One thing about LLMs is that they are 6GB+ (and much larger for "smart" ones) ju...

oceanplexian · 2024-03-01T15:38:33 1709307513

At least with a GPU that can do power save that's not the case. I have a box with some 3090's in it, each card will idle <50W when it's not doing inference with the weights loaded into VRAM. Only when I ask it to do inference it will spin up and start consuming 300-400W.

ghthor · 2024-03-02T18:09:37 1709402977

I can confirm this, unless my llm is doing inference nvtop reports idle level wattage.

eurekin · 2024-03-01T15:20:46 1709306446

I imagine such assistant would be on top of support charts for "bogs down RAM" and "sucks up battery" for most users

diggan · 2024-03-01T15:37:37 1709307457

> One thing about LLMs is that they are 6GB+ (and much larger for "smart" ones) just sitting in the background. They suck power and produce heat like nothing else, and

Huh? That's not at all true. It's only using processing power (CPU) while it actually generates text, otherwise it sits and wait. Although yes it occupies memory (RAM or VRAM) if you don't unload it, but you can configure it to startup when you need it, and shut down when you don't.

zajio1am · 2024-03-01T15:47:59 1709308079

If one uses llama.cpp in CPU mode, then models are mmaped, so they do not really occupy memory when not used (they are just in reclaimable page cache).
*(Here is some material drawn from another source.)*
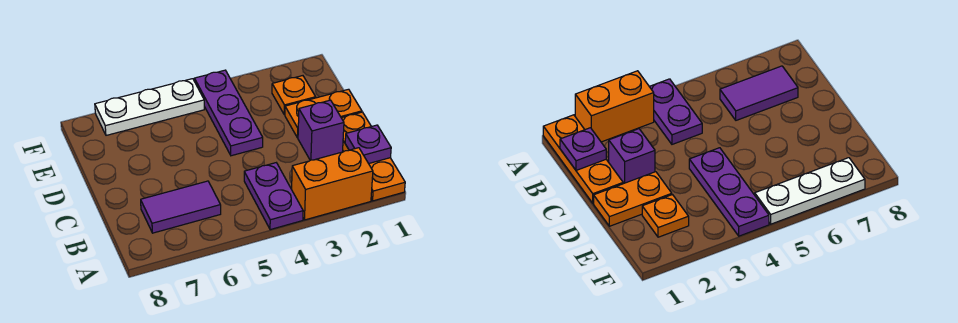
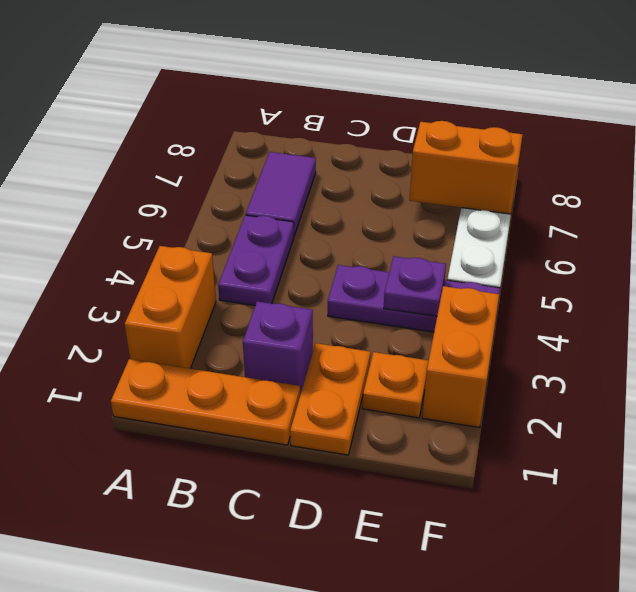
purple 1x2 plate [244,163,303,230] -> purple 1x2 plate turned to [218,215,294,305]
purple 1x1 plate [345,125,391,164] -> purple 1x1 plate moved to [384,256,446,316]
none -> orange 1x2 brick [410,121,523,214]
none -> orange 1x2 brick [422,286,499,428]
diggan · 2024-03-01T15:54:16 1709308456

Do anyone actually use the CPU for anything besides testing? Last time I tried it, it was horribly slow compared to GPU that there wasn't really any point to use for me, besides getting access to more memory.

ingenieroariel · 2024-03-01T16:19:50 1709309990

I have.

On a Mac Studio with NixOS based Asahi Linux and 128Gb of RAM, mixtral 8x7b uses 49GB of RAM. At the same time I load airflow tasks that deal with world wide datasets (using ~60GB on 16 parallel streams with the performance cores) format is parquet and also mmaped.
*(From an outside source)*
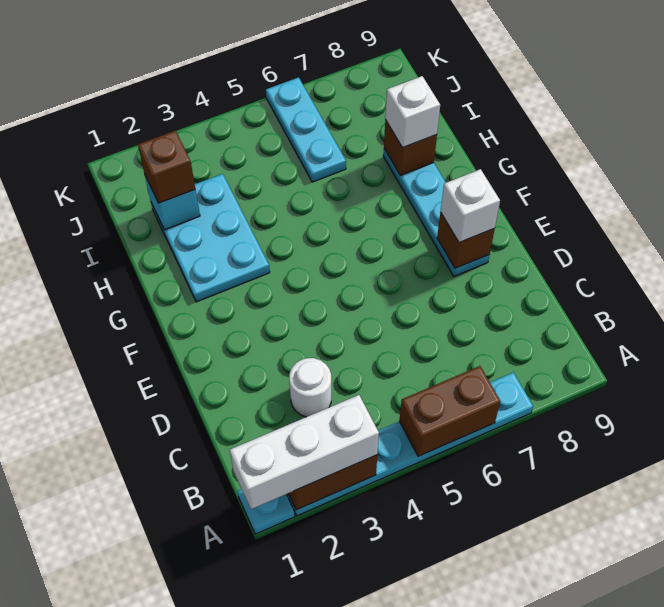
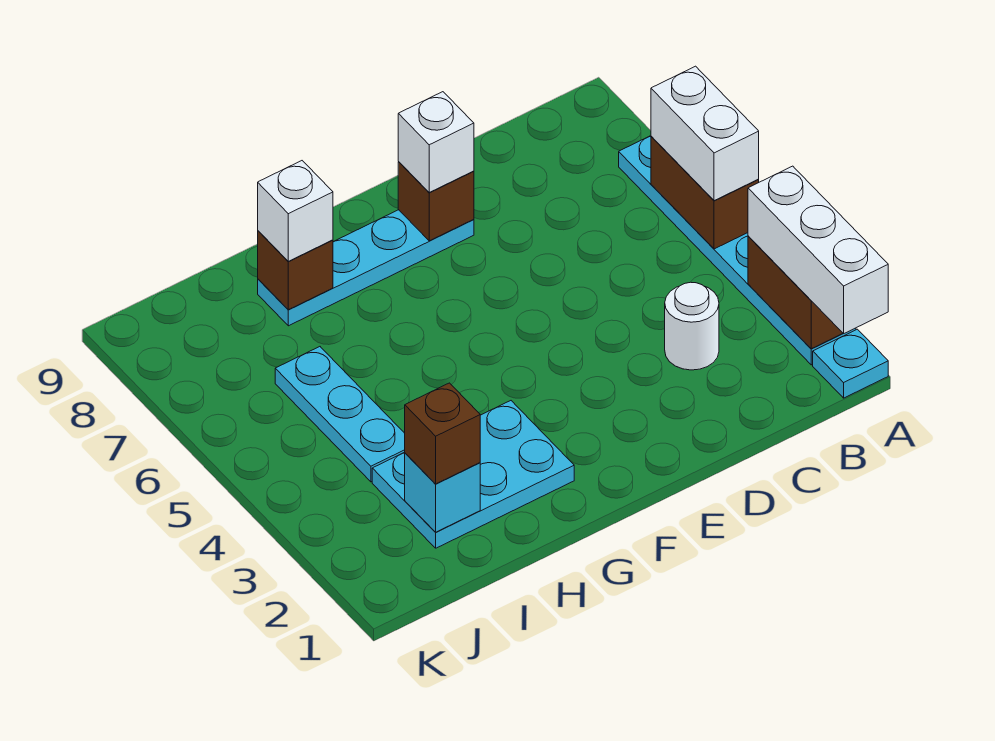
none -> white 1x2 brick [651,66,759,201]
cyan 1x3 plate [266,77,346,182] -> cyan 1x3 plate turned to [275,347,405,482]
Computer still has 8 efficiency cores and the whole GPU for visualizing the maps using lonboard / browsing / etc.

The computer uses 8-10W when idle, ~100W when running jobs or actively using the LLM and around ~200W when really using the GPU.

This makes it very efficient energy wise in my book compared to the beast of keeping a modern CPU and nvidia GPU on when idle. My electricity bill is unaffected.
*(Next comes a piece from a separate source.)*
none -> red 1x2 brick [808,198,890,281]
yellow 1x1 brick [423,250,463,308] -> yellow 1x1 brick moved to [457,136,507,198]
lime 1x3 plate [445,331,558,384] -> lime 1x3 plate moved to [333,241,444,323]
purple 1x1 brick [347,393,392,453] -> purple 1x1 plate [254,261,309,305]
diggan · 2024-03-01T17:14:20 1709313260

Interesting, thanks for sharing that! For curiosity, what kind of performance you get with that setup + mixtral 8x7b in terms of tokens/second?

ingenieroariel · 2024-03-01T23:46:01 1709336761

I just did:

./mixtral-8x7b-instruct-v0.1.Q8_0.llamafile --cli -t 16 -n 200 -p "In terms of Lasso"

I got 15 tokens per second for prompt evaluation and 8 tokens per second for regular eval.

The same hardware can run things much faster on OSX, or if you use more quantization but I prefer to run things at Q8 or f16 even if they are slow. In the future I how to use GPU, ANE and the crazy 1.58 or 0.68 bit quantization but for now this does the trick handsomely.

yjftsjthsd-h · 2024-03-01T16:31:18 1709310678

Some of us like to experiment with new technology but don't physically own the kind of a hardware that is ideal for it. So yes, I've actually gotten passable results running on CPU (on a 2019 laptop at that)

rvcdbn · 2024-03-01T18:04:26 1709316266

true but as engineers we should sometimes sacrifice and live in the future a bit to maximize opportunity and in the future hardware will adapt to software as it always has

dartharva · 2024-03-01T15:55:03 1709308503

You don't need the larger/smarter models for most "assistant" use cases. Small language models like Phi-2 can be enough.

luke-stanley · 2024-03-01T16:36:42 1709311002

I'd love this to be true, and it might be for some specific well tested situations with a narrow set of data that you can be confident about. But that's a bit wishful, isn't it?

ghthor · 2024-03-02T18:13:17 1709403197

I’m using StarCoder3B on my rtx 2080 using tabbyml and I consistently get good code suggestions.

luke-stanley · 2024-03-03T22:45:11 1709505911

That is an example of a good, narrow task area that a small model could be good at, with current tech, which differs from general AI assistants like GPT-4. Using mixture of experts with task specific fine-tuning, I can see it being possible, but I was mainly saying Phi 2 ain't it. It may be a good starting place! Also, a code completion model could totally end up easily installed in a major Linux distro's default package manager soon, if not already.

__loam · 2024-03-01T16:56:29 1709312189

I don't need any of these things shipping with my default distro.